Chinese telecom giant Huawei has confirmed it is suing the US government over a section of a defence bill passed into law last year that restricted its business in the United States.
Huawei said it had filed a complaint in a federal court in Texas challenging the constitutionality of Section 889 of the National Defence Authorisation Act.
Signed into law by President Donald Trump in August 2018, it bans US federal agencies and their contractors from using Huawei’s equipment and services.
“The US Congress has repeatedly failed to produce any evidence to support its restrictions on Huawei products. We are compelled to take this legal action as a proper and last resort,” Huawei rotating chairman Guo Ping said.
“This ban not only is unlawful, but also restricts Huawei from engaging in fair competition, ultimately harming US consumers. We look forward to the court’s verdict, and trust that it will benefit both Huawei and the American people.”
While Huawei had little market share in US telecoms before the bill, it viewed Section 889 as a stumbling block to resolving broader problems with Washington as its existence prevented any steps toward reconciliation.
The Chinese tech giant has embarked on a public relations and legal offensive in recent months as Washington has lobbied allies to abandon it when building fifth-generation (5G) mobile networks. The US’s issues centre on a 2017 Chinese law requiring companies to cooperate with national intelligence work.
In August 2018, Australia blocked Huawei and another Chinese company, ZTE, from having any input into its 5G generation network.
In a speech in London on Wednesday, former prime minister Malcolm Turnbull said Australia had relied on its own security advice in making the decision.
Mr Turnbull said banning companies who could not meet this country’s security requirements was a necessary step.
“We were the first nation to do so. And we so decided not because another country told us to … but to defend our own sovereignty and to hedge against changing times,” Mr Turnbull said.
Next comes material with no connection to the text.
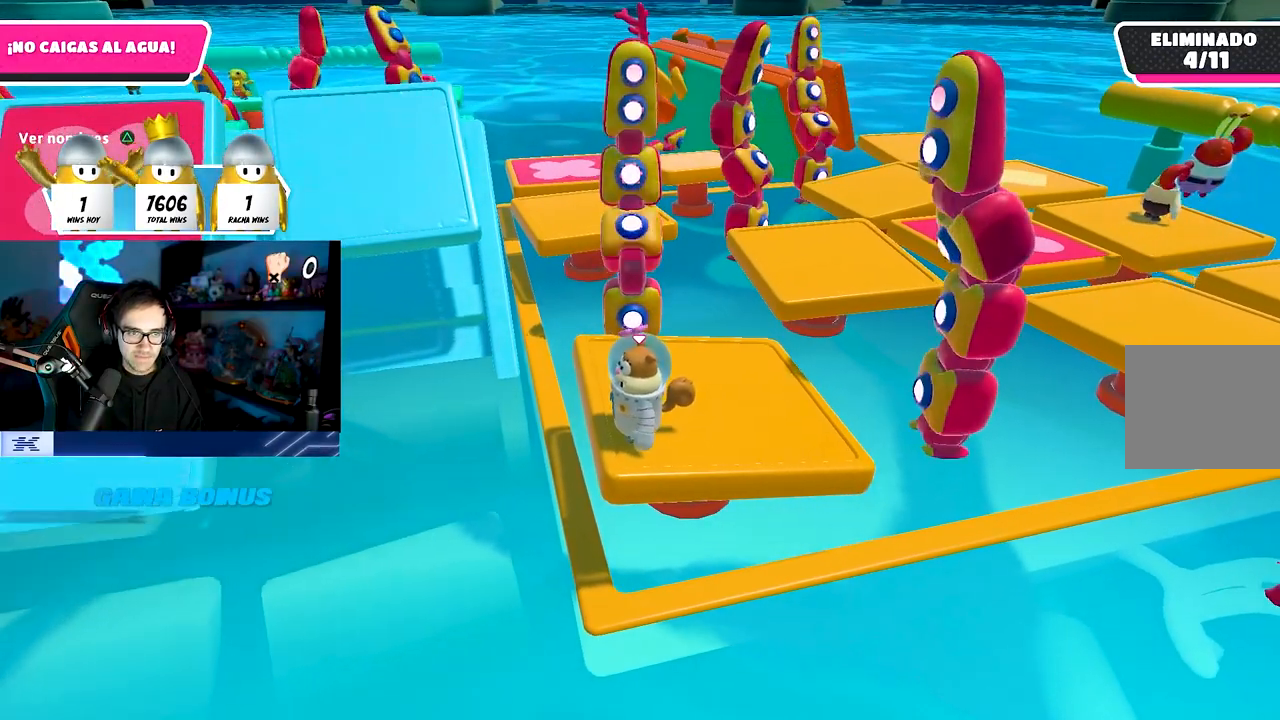
{"buttons": [], "left_stick": "center", "right_stick": "center", "events": [[50, "CROSS", "down"], [367, "CROSS", "up"]]}
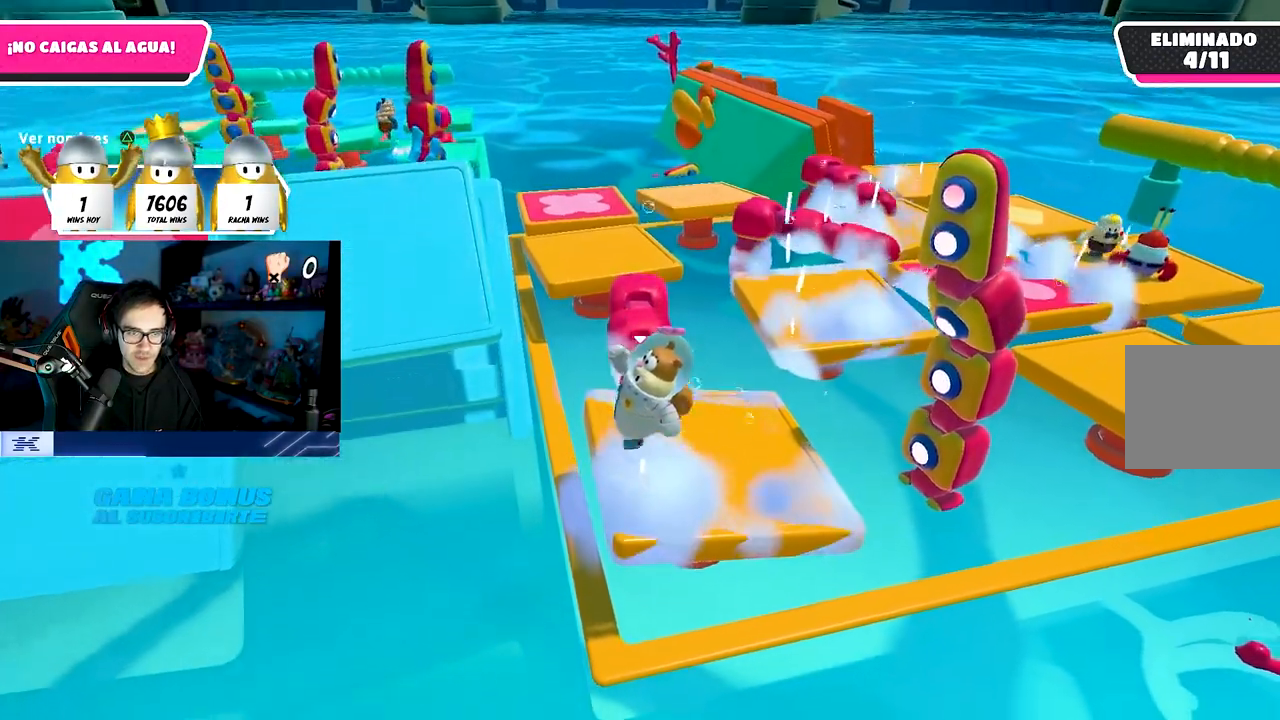
{"buttons": [], "left_stick": "center", "right_stick": "center", "events": []}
The ban came on his last day as prime minister.
Huawei founder and chief executive Ren Zhengfei has said the company, the world’s biggest telecoms gear maker, has never and will never share data with China’s government.
The legal action and public relations outreach compare with a more restrained response in December emphasising “trust in justice” when its chief financial officer, Sabrina Meng Wanzhou, was arrested in Vancouver at the request of the US.
The US has accused Ms Meng – Mr Ren’s daughter – of bank and wire fraud related to breaches of trade sanctions against Iran.
Huawei’s legal action comes after Ms Meng appeared in court on Wednesday. At that hearing, her lawyer expressed concerns that the allegations against her had a political character, raising Mr Trump’s comments on the case.
Ms Meng, who is fighting extradition to the US, is suing the Canadian government over her arrest.
Mr Ren met international media for the first time in several years in mid-January, calling Mr Trump “great” and refraining from commenting directly on his daughter’s case. Shifting tone, in mid-February, he said Ms Meng’s arrest was politically motivated and “not acceptable”.